■ **Exercise**: Write out only the tail of the records, beginning at the line containing "Which rows must" and including the last line, exactly as written.

■ **Input records**:
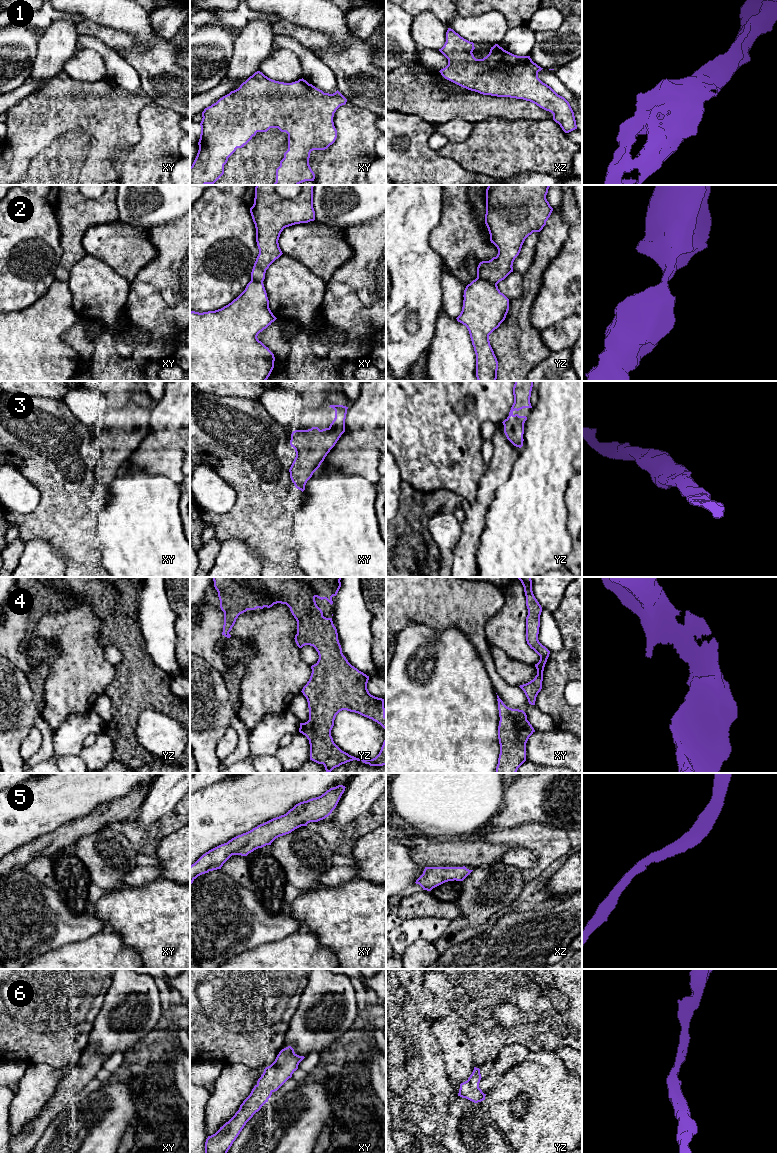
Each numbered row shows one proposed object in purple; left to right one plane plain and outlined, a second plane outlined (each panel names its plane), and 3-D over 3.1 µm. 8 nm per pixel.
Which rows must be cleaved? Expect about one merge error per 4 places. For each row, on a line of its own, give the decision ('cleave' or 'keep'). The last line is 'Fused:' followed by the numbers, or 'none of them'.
1: keep
2: cleave
3: keep
4: keep
5: keep
6: keep
Fused: 2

■ **Task result**:
Which rows must be cleaved? Expect about one merge error per 4 places. For each row, on a line of its own, give the decision ('cleave' or 'keep'). The last line is 'Fused:' followed by the numbers, or 'none of them'.
1: keep
2: cleave
3: keep
4: keep
5: keep
6: keep
Fused: 2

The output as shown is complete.